PPRuNe Forums - View Single Post - More KC-46A woes....
View Single Post
Old 17th Jan 2019, 11:41
  #728 (permalink)  
KenV
 
Join Date: Aug 2014
Location: New Braunfels, TX
Age: 70
Posts: 1,954
Likes: 0
Received 0 Likes on 0 Posts
Originally Posted by BEagle
KC-767I is powered by the GE CF6-80C2, but I understand that even after the RW at Pratica di Mare was extended, the Italian Air Force cannot operate it with max fuel for most of the year.
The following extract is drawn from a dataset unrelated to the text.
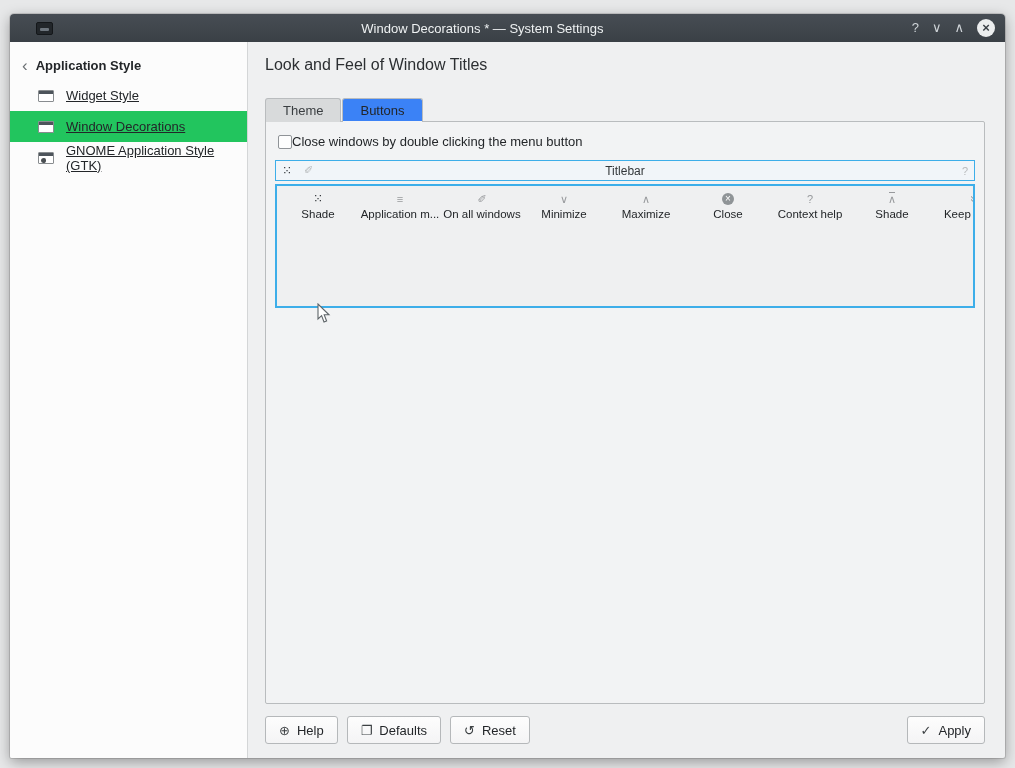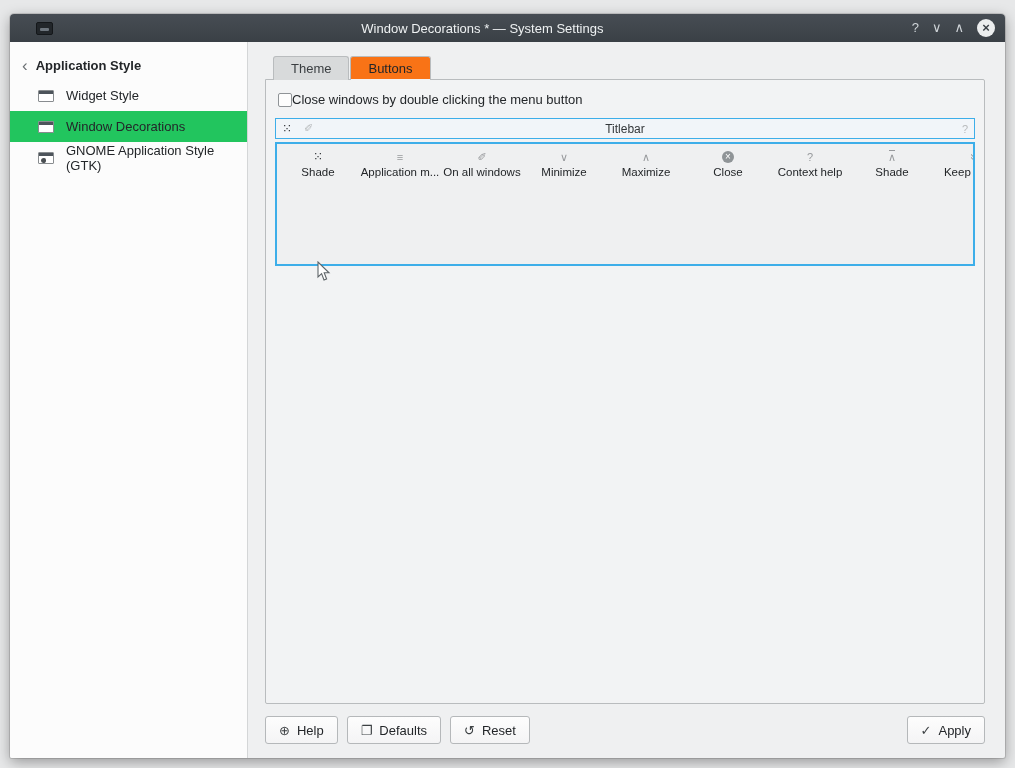"Look and Feel of Window" h1.page-title { html: none -> <h1>Look and Feel of Window Titles</h1> }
Quadra-national think-tank comparison of KC-767 (not the old ex-ba aircraft the MoD was offered), A330MRTT and A310MRTT with an equal task requirement at ISA / SL / zero wind showed how poor the Boeing RW performance truly was. The RW was a level 10000ft balanced field and each aircraft was required to land with an hour's average burn to tanks dry (simulating an alternate aerodrome requirement) and the reps were required to calculate the max fuel available on take-off. The first thing the US rep said was "Can we make it 12000ft?" - which was refused. As the Boeing rep told us during FSTA times "Yes, that's where we think Airbus has us beat"...
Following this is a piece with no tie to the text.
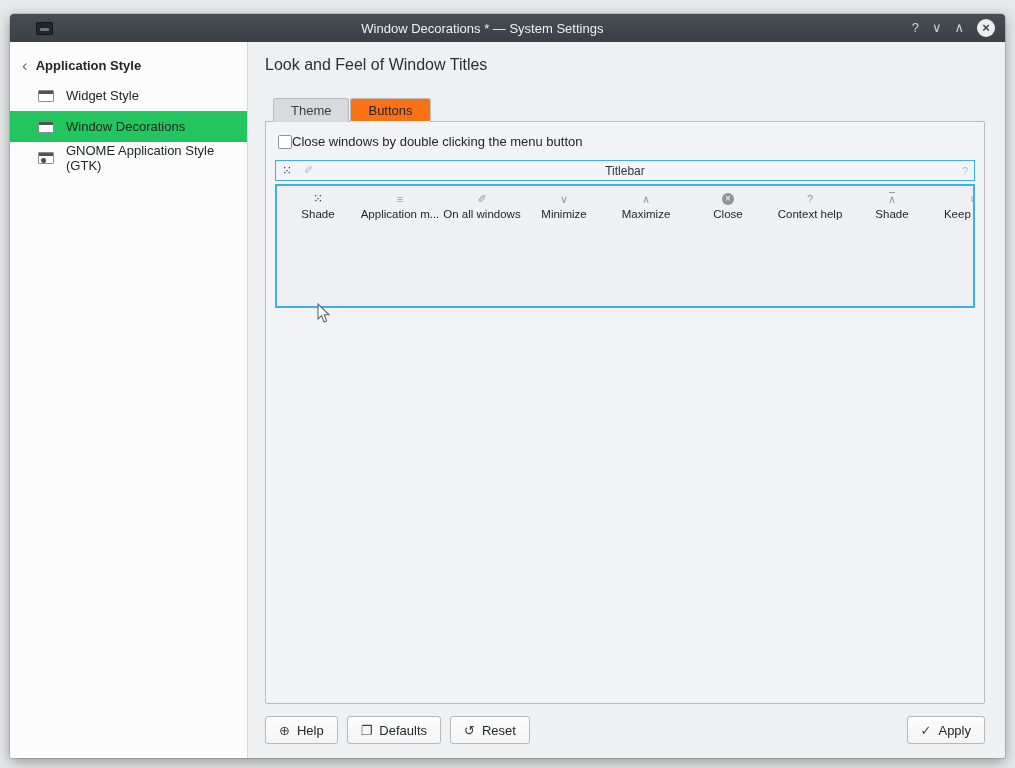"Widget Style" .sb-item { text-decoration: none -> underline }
Presumably the KC-46 has uprated engines and uprated brakes if it can really operate from an 8000ft balanced field within normal certification limits? Or was 8000ft the take-off ground roll?
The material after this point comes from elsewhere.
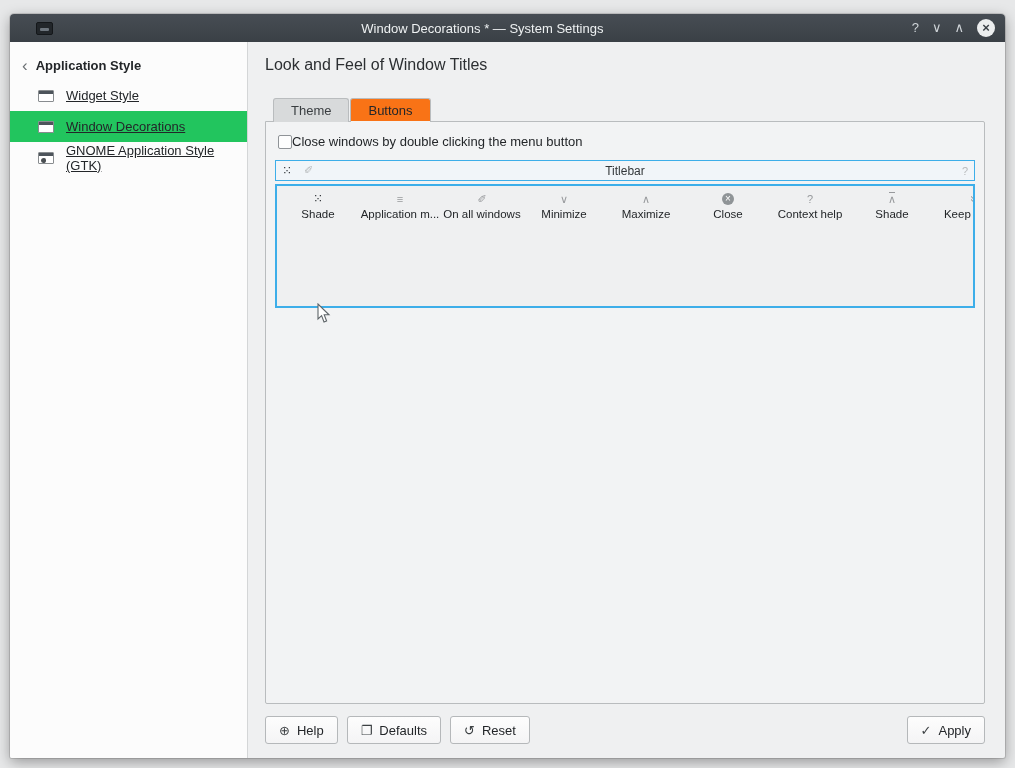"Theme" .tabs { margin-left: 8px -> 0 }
KC-46 has uprated Pratt, not GE engines, and has a bit more wing than the KC-767 (KC-767 has a -200 wing and KC-46 has a -300 wing). And no, 8000 ft is not take off ground roll. And, oh yeah, no thrust reversers. I think the latter is foolish, but presumably the USAF planners know a quite a bit more than I do. Or maybe it has such a powerful braking system (it has the -300 brakes on a -200 fuselage) that it needs no thrust reversers, which could perhaps account for the improvement in balanced field length. I'm not familiar with those particular details. So maybe designing a "franken tanker" was really not such a bad idea after all. And on the subject of "Franken tanker", the 767C2 airframe is the 767-200LRF airframe, which mates a -200 fuselage with -300 wings, landing gear, engines, etc. So all those "franken" bits were put together and certified well before the KC-46 came into being.